An upper bound for $1+\sum_{k=1}^\infty (\frac{a}{k})^k$, better than $\exp(a)$

Question

For $a>0$ is the result of $1+\sum_{k=1}^\infty (\frac{a}{k})^k$ known, or can it be upper-bounded? There is an obvious upper bound of $exp(a)$ resulting from $k^k\ge k!$ and hence: $$1+\sum_{k=1}^\infty (\frac{a}{k})^k \le \sum_{k=0}^\infty \frac{a^k}{k!} = \exp(a) $$ But can this bound be made tighter?

Answer 1

This bound derives from asymptotic analysis and works best for large $a,$ although it works for any $a \ge 0.$ For convenience, I'm dropping the +1. I'll show $$g(a):=\sum_{k=1}^\infty \big(\frac{a}{k}\big)^k < \sqrt{2 \pi x} \exp(x) \text{ where } x=a/e.$$ From Stirling's formula for the factorial, $$ \frac{k!}{k^k} = e^{-k}\sqrt{2 \pi k} \ \Big(1+\frac{1}{12k} + \frac{1}{288k^2} - ...\Big)$$ The important thing is that the terms eventually get negative signs, so if we want a bound, we can't go any further than the ones shown. Now it's an asymptotic series, so for small $k,$ we don't expect it to be terribly accurate. However, numerically it can be seen that $$ k^{-k} \le \sqrt{2 \pi k} \ \frac{ e^{-k} }{k!}\Big(1 + \frac{1}{11.84k} \Big) \text{ where } k=1, 2,...$$ Thus $$g(a) < \sqrt{2 \pi} \sum_{k=1}^\infty \frac{x^k}{k!}\sqrt{k} \Big(1+ \frac{1}{11.84k} \Big)\quad,\quad x=a/e. $$ It can be shown (MSE 3309513) that $$ \sum_{k=1}^\infty \frac{x^k}{k!} k^\epsilon \sim x^\epsilon e^x\Big(1 - \frac{\epsilon(1-\epsilon)}{2x}+...\Big) $$ Use $\epsilon=1/2$, and collect the terms properly to get $$g(a) < \sqrt{2 \pi x}e^x\Big( \big(1 - \frac{1}{8x} \big) + \frac{1}{11.84 x} \Big) .$$ The coefficient before the 1/x term is -0.0405, the important thing being it is negative. Dropping the 1/x term means the inequality will still be satisfied.
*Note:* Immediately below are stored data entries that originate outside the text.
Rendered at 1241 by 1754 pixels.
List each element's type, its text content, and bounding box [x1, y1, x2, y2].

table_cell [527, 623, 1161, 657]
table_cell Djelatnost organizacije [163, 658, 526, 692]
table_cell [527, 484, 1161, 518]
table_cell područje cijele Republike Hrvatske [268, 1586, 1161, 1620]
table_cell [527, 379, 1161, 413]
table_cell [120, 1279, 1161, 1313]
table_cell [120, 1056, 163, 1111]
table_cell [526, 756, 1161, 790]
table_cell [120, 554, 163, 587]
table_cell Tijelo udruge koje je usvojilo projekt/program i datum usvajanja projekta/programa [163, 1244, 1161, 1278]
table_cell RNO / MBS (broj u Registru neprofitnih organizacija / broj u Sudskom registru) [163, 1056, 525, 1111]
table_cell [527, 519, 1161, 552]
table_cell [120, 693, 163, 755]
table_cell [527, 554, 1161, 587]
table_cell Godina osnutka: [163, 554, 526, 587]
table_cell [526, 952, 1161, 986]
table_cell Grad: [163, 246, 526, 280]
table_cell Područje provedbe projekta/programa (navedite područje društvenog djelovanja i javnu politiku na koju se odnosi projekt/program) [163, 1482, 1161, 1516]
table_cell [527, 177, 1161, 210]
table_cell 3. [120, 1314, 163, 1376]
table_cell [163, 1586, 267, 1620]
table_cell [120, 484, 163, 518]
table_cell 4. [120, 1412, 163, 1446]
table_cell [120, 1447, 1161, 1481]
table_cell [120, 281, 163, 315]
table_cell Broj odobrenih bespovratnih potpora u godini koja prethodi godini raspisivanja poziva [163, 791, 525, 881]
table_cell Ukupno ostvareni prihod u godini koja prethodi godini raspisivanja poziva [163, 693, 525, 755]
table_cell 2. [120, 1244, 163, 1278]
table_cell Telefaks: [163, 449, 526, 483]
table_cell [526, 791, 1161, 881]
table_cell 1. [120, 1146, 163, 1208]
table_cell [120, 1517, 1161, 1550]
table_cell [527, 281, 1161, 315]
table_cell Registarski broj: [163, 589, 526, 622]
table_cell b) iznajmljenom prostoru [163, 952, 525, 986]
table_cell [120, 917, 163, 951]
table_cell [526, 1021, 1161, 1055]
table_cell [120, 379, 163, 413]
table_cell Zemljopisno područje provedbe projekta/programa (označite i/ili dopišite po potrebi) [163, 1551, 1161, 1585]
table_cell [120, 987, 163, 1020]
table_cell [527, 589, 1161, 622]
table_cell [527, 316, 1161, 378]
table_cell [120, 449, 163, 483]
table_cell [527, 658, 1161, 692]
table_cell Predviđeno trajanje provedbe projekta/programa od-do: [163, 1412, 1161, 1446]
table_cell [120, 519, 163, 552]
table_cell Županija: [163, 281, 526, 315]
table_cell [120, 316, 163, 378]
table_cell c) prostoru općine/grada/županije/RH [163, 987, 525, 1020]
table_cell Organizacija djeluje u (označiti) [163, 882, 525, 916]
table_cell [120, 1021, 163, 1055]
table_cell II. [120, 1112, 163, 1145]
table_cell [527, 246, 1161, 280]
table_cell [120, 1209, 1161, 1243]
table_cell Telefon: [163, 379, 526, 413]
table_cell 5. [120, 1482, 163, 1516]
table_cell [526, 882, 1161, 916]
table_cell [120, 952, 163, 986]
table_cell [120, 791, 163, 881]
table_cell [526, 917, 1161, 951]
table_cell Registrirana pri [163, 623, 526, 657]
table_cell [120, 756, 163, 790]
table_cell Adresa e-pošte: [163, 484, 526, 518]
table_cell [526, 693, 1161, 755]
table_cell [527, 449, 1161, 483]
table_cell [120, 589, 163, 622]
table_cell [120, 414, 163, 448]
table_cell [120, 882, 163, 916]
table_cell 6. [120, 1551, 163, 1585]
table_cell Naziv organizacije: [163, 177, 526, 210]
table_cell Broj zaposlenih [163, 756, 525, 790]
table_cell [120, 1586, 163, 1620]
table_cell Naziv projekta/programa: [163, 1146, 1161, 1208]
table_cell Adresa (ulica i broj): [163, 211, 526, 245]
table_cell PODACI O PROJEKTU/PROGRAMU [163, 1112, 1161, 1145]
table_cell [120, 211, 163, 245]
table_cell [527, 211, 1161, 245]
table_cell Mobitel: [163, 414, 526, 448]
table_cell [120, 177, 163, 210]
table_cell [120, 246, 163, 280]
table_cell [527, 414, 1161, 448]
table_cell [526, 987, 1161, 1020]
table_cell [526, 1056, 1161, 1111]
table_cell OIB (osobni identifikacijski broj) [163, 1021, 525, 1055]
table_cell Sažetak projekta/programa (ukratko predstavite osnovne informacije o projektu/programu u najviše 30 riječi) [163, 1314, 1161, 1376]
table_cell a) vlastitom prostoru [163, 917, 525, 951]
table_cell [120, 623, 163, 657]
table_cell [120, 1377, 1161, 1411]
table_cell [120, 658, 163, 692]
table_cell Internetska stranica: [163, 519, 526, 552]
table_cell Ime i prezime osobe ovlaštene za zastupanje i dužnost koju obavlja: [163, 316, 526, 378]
I've checked this for all $a<100,$ and of course the large $a$ case reverts to asymptotics, of which this is the first term. For $a$ as small as 14, the error between 'truth' and the bound is about 1%. For numerical checking, $g(14)=971.09$ and the approximation $\tilde{g}(14)=981.203.$

Answer 2

Define $$f(a)=1+\sum_{k=1}^{\infty}\left({a\over k}\right)^k$$therefore $$f'(a){=\sum_{k=1}^{\infty}{ka^{k-1}\over k^k}\\=\sum_{k=1}^{\infty}{ka^{k-1}\over k^k}\\=\sum_{k=1}^{\infty}{a^{k-1}\over k^{k-1}}\\=\sum_{k=0}^{\infty}{a^{k}\over (k+1)^{k}}\\=1+\sum_{k=1}^{\infty}{a^{k}\over k^{k}}({k\over k+1})^k}$$Since the sequence $(1+{1\over k})^k$ is strictly increasing, then $({k\over k+1})^k$ becomes strictly decreasing and $\le {1\over 2}$ (which can be visually checked in https://www.desmos.com/calculator). Hence $$f'(a)\le 1+{1\over 2}\exp(a)$$and by integrating we obtain $$f(a)\le{1\over 2}+a+{1\over 2}\exp(a)$$or

$$1+\sum_{k=1}^{\infty}\left({a\over k}\right)^k\le {1\over 2}+a+{1\over 2}\exp(a)$$

Answer 3

First, let us obtain the integral representation of the series. Note that $$ \frac{1}{k^k} = \frac{1}{(k-1)!}\int_0^\infty e^{-kx}x^{k-1}dx, \quad k\in \mathbb{N}_{\ge 1}.$$ We have \begin{align} 1 + \sum_{k=1}^\infty \left(\frac{a}{k}\right)^k &= 1 + \sum_{k=1}^\infty a^k \frac{1}{(k-1)!}\int_0^\infty e^{-kx}x^{k-1}dx\\ &= 1 + \int_0^\infty ae^{-x} \sum_{k=1}^\infty \frac{(ae^{-x}x)^{k-1}}{(k-1)!} dx\\ &= 1 + \int_0^\infty ae^{-x} e^{ae^{-x}x} dx\\ &= 1 + \int_0^1 ay^{-ay} dy\\ &= 1 + \int_0^1 ae^{-ay\ln y} dy. \end{align} Note that $-y\ln y \le \frac{1}{e} - \frac{5}{2e}(y- \frac{1}{e})^2$ for $0 < y < 1$. An upper bound is given by \begin{align} 1 + \int_0^1 ae^{-ay\ln y} dy &\le 1 + e^{a/e}a\int_0^1 e^{-a\frac{5}{2e}(y- \frac{1}{e})^2} dy\\ &= 1 + e^{a/e}a \frac{\sqrt{\pi}}{2\sqrt{q}} \Big[\mathrm{erf}(\sqrt{q}\, e^{-1}) - \mathrm{erf}(-\sqrt{q} + \sqrt{q}\, e^{-1})\Big]\qquad (1) \end{align} where $q = \frac{5a}{2e}$. The following figure shows the upper bound (1) and the upper bound $1+\sqrt{2\pi a/e}e^{a/e}$ derived by skbmoore. It can be seen that when $a$ is small, the upper bound (1) is better than $1+\sqrt{2\pi a/e}e^{a/e}$. However, when $a > 4.5$, the upper bound (1) is worse.

I think that we can obtain better (or simpler) upper bounds by analyzing $1 + \int_0^1 ae^{-ay\ln y} dy$.